## [WORK INSTRUCTION]
Your response should be an exact transcription of the data, images excluded.
☆ ☆ ☆ ☆ ☆ ☆ ☆
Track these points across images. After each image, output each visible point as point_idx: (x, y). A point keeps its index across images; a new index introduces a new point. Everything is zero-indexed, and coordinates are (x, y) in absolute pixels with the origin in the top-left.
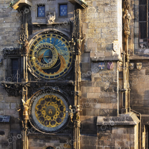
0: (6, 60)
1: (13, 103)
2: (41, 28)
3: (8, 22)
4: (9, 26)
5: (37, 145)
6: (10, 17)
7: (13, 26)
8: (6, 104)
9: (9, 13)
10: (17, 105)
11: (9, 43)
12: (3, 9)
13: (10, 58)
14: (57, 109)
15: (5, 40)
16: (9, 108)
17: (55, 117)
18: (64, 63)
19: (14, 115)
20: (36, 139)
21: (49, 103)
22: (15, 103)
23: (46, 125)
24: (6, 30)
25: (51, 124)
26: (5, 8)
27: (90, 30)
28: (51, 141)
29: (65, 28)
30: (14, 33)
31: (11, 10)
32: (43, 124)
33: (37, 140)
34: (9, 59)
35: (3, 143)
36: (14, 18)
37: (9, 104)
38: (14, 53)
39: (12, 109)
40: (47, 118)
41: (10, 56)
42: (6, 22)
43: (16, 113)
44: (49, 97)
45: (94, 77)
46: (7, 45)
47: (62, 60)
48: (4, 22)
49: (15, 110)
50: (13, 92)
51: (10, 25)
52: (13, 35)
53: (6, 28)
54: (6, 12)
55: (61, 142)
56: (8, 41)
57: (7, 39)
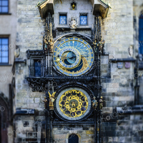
☆ ☆ ☆ ☆ ☆ ☆ ☆
## [OUTPUT]
Track these points across images. After each image, output each visible point as point_idx: (x, y). A point keeps its index across images; a new index introduces a new point. Everything is zero-indexed, and coordinates are (x, y) in absolute pixels with the origin in the top-left.
0: (6, 60)
1: (13, 103)
2: (41, 28)
3: (8, 22)
4: (9, 26)
5: (37, 145)
6: (10, 17)
7: (13, 26)
8: (6, 104)
9: (9, 13)
10: (17, 105)
11: (9, 43)
12: (3, 9)
13: (10, 58)
14: (57, 109)
15: (5, 40)
16: (9, 108)
17: (55, 117)
18: (64, 63)
19: (14, 115)
20: (36, 139)
21: (49, 103)
22: (15, 103)
23: (46, 125)
24: (6, 30)
25: (51, 124)
26: (5, 8)
27: (90, 30)
28: (51, 141)
29: (65, 28)
30: (14, 33)
31: (11, 10)
32: (43, 124)
33: (37, 140)
34: (9, 59)
35: (3, 143)
36: (14, 18)
37: (9, 104)
38: (14, 53)
39: (12, 109)
40: (47, 118)
41: (10, 56)
42: (6, 22)
43: (16, 113)
44: (49, 97)
45: (94, 77)
46: (7, 45)
47: (62, 60)
48: (4, 22)
49: (15, 110)
50: (13, 92)
51: (10, 25)
52: (13, 35)
53: (6, 28)
54: (6, 12)
55: (61, 142)
56: (8, 41)
57: (7, 39)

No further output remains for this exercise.